Enforcement, Inspections, and Penalties 

• Non-EU entities providing space-based data or services in the EU must register with the Union Register of Space Objects and obtain an e-certificate from EUSPA, attesting to conformity with the Act’s requirements.
• The Act grants the European Commission and EUSPA significant new enforcement powers, including the authority to conduct on-site inspections of both EU and third-country operators.  
• Non-compliance can result in administrative fines of up to twice the profits gained or costs avoided from non-compliance, or, where this is not determinable, 2% of the operator’s total worldwide annual turnover, as well as suspension or withdrawal of authorizations and public notices of infringement.  
• The Commission may also impose periodic penalty payments to compel compliance and has the power to order interim measures in urgent cases.  
• Operators have the right to be heard and to appeal enforcement decisions, with a dedicated Board of Appeal established within the EUSPA. The Court of Justice of the EU shall have unlimited jurisdiction to review decisions imposing fines or periodic penalty payments and may annul, reduce or increase the amount of a fine or periodic penalty payment imposed. 
• The EU may seek to conclude mutual recognition agreements with third countries on matters covered by the proposed Act. 
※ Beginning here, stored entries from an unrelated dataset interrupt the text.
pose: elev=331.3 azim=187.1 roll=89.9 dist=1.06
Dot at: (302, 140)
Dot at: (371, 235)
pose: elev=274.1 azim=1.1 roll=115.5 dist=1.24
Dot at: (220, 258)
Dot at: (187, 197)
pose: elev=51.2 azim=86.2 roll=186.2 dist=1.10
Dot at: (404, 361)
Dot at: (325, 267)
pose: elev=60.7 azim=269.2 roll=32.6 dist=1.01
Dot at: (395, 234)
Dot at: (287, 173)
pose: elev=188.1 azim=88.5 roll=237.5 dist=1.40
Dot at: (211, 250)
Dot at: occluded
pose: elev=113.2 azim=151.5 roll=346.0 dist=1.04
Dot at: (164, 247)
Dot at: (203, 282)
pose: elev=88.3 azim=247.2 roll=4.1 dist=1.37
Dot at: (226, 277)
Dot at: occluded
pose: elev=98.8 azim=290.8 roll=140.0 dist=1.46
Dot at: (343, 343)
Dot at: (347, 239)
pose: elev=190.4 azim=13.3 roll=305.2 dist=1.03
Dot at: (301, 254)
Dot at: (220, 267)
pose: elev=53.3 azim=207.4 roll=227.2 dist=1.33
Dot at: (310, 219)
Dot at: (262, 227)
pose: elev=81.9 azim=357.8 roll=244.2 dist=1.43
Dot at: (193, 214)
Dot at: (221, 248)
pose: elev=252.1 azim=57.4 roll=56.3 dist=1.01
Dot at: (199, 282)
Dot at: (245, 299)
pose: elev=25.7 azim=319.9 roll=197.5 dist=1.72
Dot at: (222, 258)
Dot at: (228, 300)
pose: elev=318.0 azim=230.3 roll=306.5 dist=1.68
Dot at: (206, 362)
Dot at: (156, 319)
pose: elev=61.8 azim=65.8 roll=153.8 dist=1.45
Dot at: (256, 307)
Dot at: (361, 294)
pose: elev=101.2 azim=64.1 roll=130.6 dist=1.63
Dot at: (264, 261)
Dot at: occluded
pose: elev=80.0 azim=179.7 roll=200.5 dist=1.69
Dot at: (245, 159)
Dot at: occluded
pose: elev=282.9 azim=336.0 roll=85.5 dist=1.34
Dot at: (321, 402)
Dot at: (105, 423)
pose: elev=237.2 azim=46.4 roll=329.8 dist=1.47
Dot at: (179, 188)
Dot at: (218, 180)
Strategic Considerations for In-House Counsel 

• Increased costs: Though regulatory simplification will yield long-term advantages, costs are expected to increase in the short-term. For example, it is estimated that satellite operators may face an increase of up to 10% in manufacturing costs (depending on mission requirements). Supporting measures will be put in place to help offset part of implementation costs for start-ups, scaleups and SMEs. 
• Compliance Planning: The EU regulation, if passed, will apply to space service providers irrespective of their place of establishment if the space-based data or services are provided in the EU. Begin mapping your organization’s space assets, supply chains, and service offerings against the new requirements. Early engagement with EUSPA and national authorities is recommended to clarify authorization pathways and technical assessment needs.  
• Environmental Reporting: Prepare for the adoption of the new LCA methodology and data submission requirements. Engage with suppliers to ensure access to necessary environmental data.
• Contractual Implications: Review and update contracts for the provision of space-based data and services to ensure inclusion of the required electronic certificates and compliance representations.
• Risk Management: Strengthen cybersecurity and physical resilience programs to meet the Act’s tailored risk assessment and incident reporting standards. Consider leveraging the forthcoming EUSRN for threat intelligence and best practices.
• Third-Country Operations: If your company is based outside the EU (including the UK) or relies on non-EU partners, ensure that you have one or more legal persons in one of the EU Member States to act as your legal representative in the EU.
• Equivalence decisions: If your company is in a third-country jurisdiction that already adheres to high levels of safety, resilience, and environmental sustainability of space activities, and if the European Commission determines that the third-country’s legal and regulatory framework offers protections comparable to those under the proposed EU Space Act, space service providers from that country can operate in the EU on the basis of an “equivalence decision,” without undergoing duplicative compliance checks. 

Next Steps 

The proposed Act will be negotiated under the ordinary legislative procedure by the European Parliament and the Council of the European Union.

Conclusion 

The EU Space Act represents a paradigm shift for the European and global space industry, setting a new, standardized bar for safety, resilience, and sustainability. While the Act introduces new compliance costs and operational challenges, it also promises to streamline market access, foster innovation, and position the EU as a global standard-setter in space governance. In-house counsel should act now to assess the Act’s impact, engage with stakeholders, and develop a roadmap for timely and effective compliance.